Forecasting a Surge: S&P 500 Could Jump 100 Points Post-Inflation Data, Says Fundstrat’s Lee
Tom Lee from Fundstrat has returned with a positive forecast as concerns about the 2023 market rally surface.
In a research note, the former analyst from JPMorgan Chase advised clients to seize a favorable chance to make strategic purchases. The analyst suggested that the recent drop in prices creates a good opportunity to enter the market before the consumer-price index for June is released on Wednesday. If the index matches Lee’s predictions of being low, it could potentially result in a 100-point increase, equivalent to a 2.3% rise, in the S&P 500.
In recent weeks, Federal Reserve officials and the minutes from their June meeting have repeatedly stated their expectation of ongoing increases in interest rates. The futures market for Fed funds strongly predicts a rate hike in July, and the Fed’s projected rate plan indicates the possibility of two more hikes in 2023. However, Lee believes that investors have quickly accepted the notion of rates remaining high for an extended period, which may not be accurate. Additionally, Lee suggests that if the inflation report is weak, the pressure on the Fed to continue raising rates could be alleviated. Lee predicts that core inflation for June might be around 0.2%, lower than the 0.3% expected by economists The Wall Street Journal surveyed for both core and headline inflation. Economists anticipate core inflation to be at 5% year-on-year, while headline inflation is expected to decrease to 3.1%.
If Lee’s forecast is correct, it would suggest that inflation has dropped to its lowest level since August 2021.
In an interview on CNBC Monday morning, he mentioned that if this scenario were to occur, it would show that the Federal Reserve is successfully maintaining the targeted inflation rates every month. He said a 0.2 rise would correspond to a 2.5% inflation rate annually.
Before considering any interest rate reductions, Chairman Jerome Powell stressed the importance of the central bank observing a steady and enduring comeback of inflation to the yearly target of 2%.
Lee, who founded Fundstrat in 2014, has become widely recognized for his perpetual optimism in the market. Even after the 2008 financial crisis, he maintained a positive attitude and urged investors to buy stocks. Furthermore, he guided his clients to invest in stocks during the downturn caused by the COVID-19 pandemic.
Fundstrat began 2023 by forecasting that the S&P 500 would reach 4,750 by the end of the year.
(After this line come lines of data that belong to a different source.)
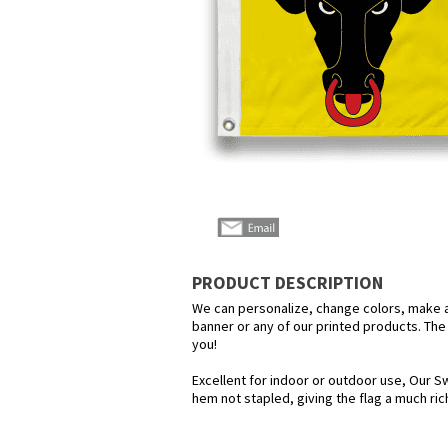
PRODUCT DESCRIPTION
We can personalize, change colors, make any
banner or any of our printed products. The p
you!
Excellent for indoor or outdoor use, Our Sw
hem not stapled, giving the flag a much ri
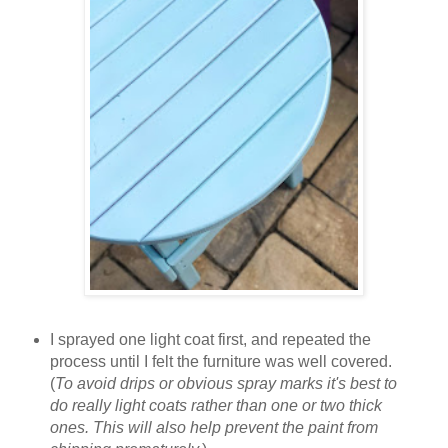
I sprayed one light coat first, and repeated the
process until I felt the furniture was well covered.
(
To avoid drips or obvious spray marks it's best to
do really light coats rather than one or two thick
ones. This will also help prevent the paint from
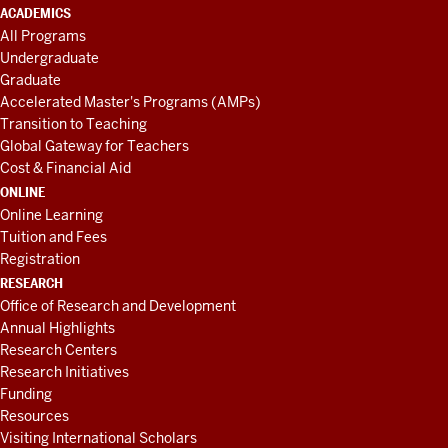
ACADEMICS
All Programs
Undergraduate
Graduate
Accelerated Master's Programs (AMPs)
Transition to Teaching
Global Gateway for Teachers
Cost & Financial Aid
ONLINE
Online Learning
Tuition and Fees
Registration
RESEARCH
Office of Research and Development
Annual Highlights
Research Centers
Research Initiatives
Funding
Resources
Visiting International Scholars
Their prediction set them apart as one of the most positive analysts on Wall Street, and as part of a small group that anticipated a swift market rebound.
Take a look at this: He correctly foresaw the increase in the stock market in 2023. Now, let’s find out what the most hopeful financial expert on Wall Street predicts for the second part of the year.
Lee, one of the first supporters of cryptocurrency in the finance industry, believed in the potential of bitcoin and forecasted that its value could reach $100,000 by the end of 2021. However, contrary to this prediction, the currency reached its highest point at $69,000 on November 10, 2021, according to data from FactSet. In a more recent forecast, Lee proposes that bitcoin may reach $200,000 per coin in the next five years.
As per information from FactSet, as of Monday, the worth of a single bitcoin (BTCUSD) stood at $30,344.
There was a varied performance among U.S. stocks on Monday. The S&P 500 rose by 4 points or 0.1% to reach 4,403, while the Nasdaq Composite fell by 6 points or 0.1% to reach 13,653. On the other hand, the Dow Jones Industrial Average saw gains of 158 points or 0.5%, reaching 33,895. It is important to mention that all three indexes experienced declines last week, with the Dow having its biggest decrease since March.
Why would Lee change their typical method of making long-term forecasts now?
When he appeared on CNBC, he mentioned that his main reason for making the call was to assure Fundstrat’s clients. The goal was to ease their worries about the market, especially considering the bears’ prediction that rising Treasury yields could impede the current rally.